- Ingham, Nebraska Location within the state of Nebraska
- Coordinates: 40°43′59″N 100°20′18″W﻿ / ﻿40.73306°N 100.33833°W
- Country: United States
- State: Nebraska
- County: Lincoln
- Time zone: UTC-6 (Central)
- • Summer (DST): UTC-5 (Central)
- GNIS feature ID: 1838507

= Ingham, Nebraska =

Ingham was a community in Lincoln County, Nebraska, United States, established in 1886 by the Chicago, Burlington and Quincy Railroad. Ingham was located near today's Highway 23, its location chosen as a rare level spot between the small villages of Farnam and Moorefield. Earliest settlers were dryland farmers and ranchers. The settlement became of sufficient size that a post office was secured in 1898. Ingham had a high school that graduated its first class in 1924.

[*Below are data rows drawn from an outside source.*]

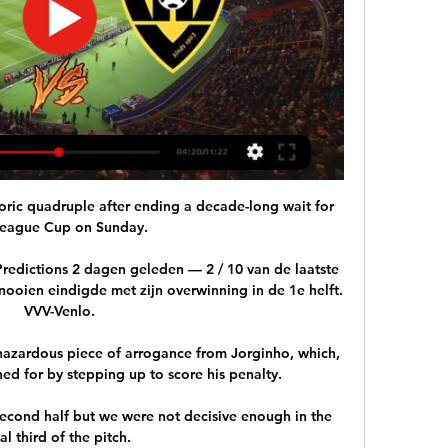
toric quadruple after ending a decade-long wait for 
League Cup on Sunday. 

edictions 2 dagen geleden — 2 / 10 van de laatste 
nooien eindigde met zijn overwinning in de 1e helft. 
VVV-Venlo.

 hazardous piece of arrogance from Jorginho, which, 
oned for by stepping up to score his penalty. 

econd half but we were not decisive enough in the 
nal third of the pitch. 
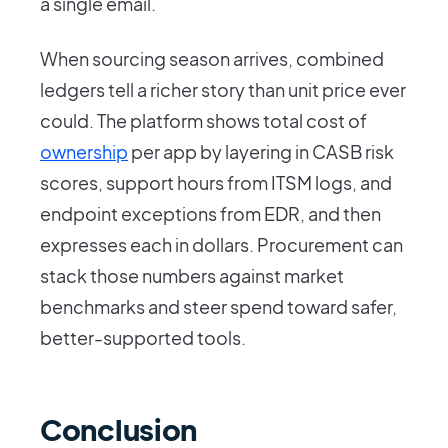
a single email.
When sourcing season arrives, combined
ledgers tell a richer story than unit price ever
could. The platform shows total cost of
ownership
per app by layering in CASB risk
scores, support hours from ITSM logs, and
endpoint exceptions from EDR, and then
expresses each in dollars. Procurement can
stack those numbers against market
benchmarks and steer spend toward safer,
better-supported tools.
Conclusion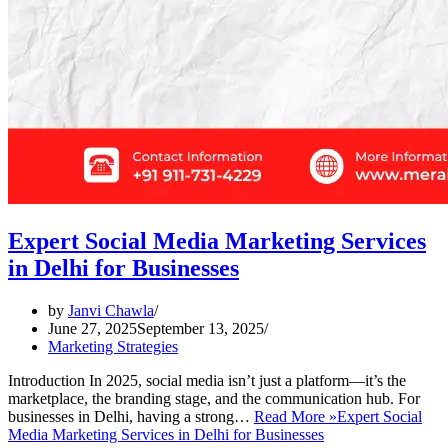
Expert Social Media Marketing Services
in Delhi for Businesses
by
Janvi Chawla
June 27, 2025
September 13, 2025
Marketing Strategies
Introduction In 2025, social media isn’t just a platform—it’s the
marketplace, the branding stage, and the communication hub. For
businesses in Delhi, having a strong…
Read More »
Expert Social
Media Marketing Services in Delhi for Businesses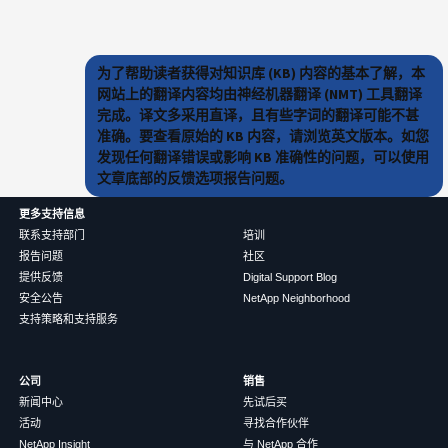
为了帮助读者获得对知识库 (KB) 内容的基本了解，本
网站上的翻译内容均由神经机器翻译 (NMT) 工具翻译
完成。译文多采用直译，且有些字词的翻译可能不甚
准确。要查看原始的 KB 内容，请浏览英文版本。如您
发现任何翻译错误或影响 KB 准确性的问题，可以使用
文章底部的反馈选项报告问题。
更多支持信息
联系支持部门
培训
报告问题
社区
提供反馈
Digital Support Blog
安全公告
NetApp Neighborhood
支持策略和支持服务
公司
销售
新闻中心
先试后买
活动
寻找合作伙伴
NetApp Insight
与 NetApp 合作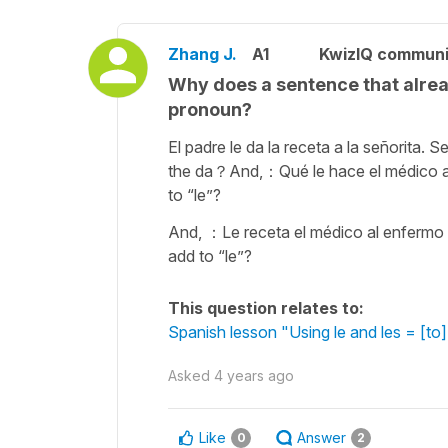
Zhang J.
A1
KwizIQ commun
Why does a sentence that alread
pronoun?
El padre le da la receta a la señorita. S
the da？And,：Qué le hace el médico al
to “le”?
And, ：Le receta el médico al enfermo 
add to “le”?
This question relates to:
Spanish lesson "Using le and les = [to] 
Asked
4 years ago
Like
Answer
0
2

In addition to agricultural activities, Ingham developed a silica mining industry.

The settlement went into decline in the 1920s. The silica facilities moved to Eustis in 1928, and improved roads meant local farmers were able to transact business in larger markets. By the 1950s, the settlement had disappeared. Today, only a few building foundations, along with abandoned wagons and agricultural equipment, remain as evidence that this community ever existed. Nebraska State Historical Marker #286 memorializes the memory of the town.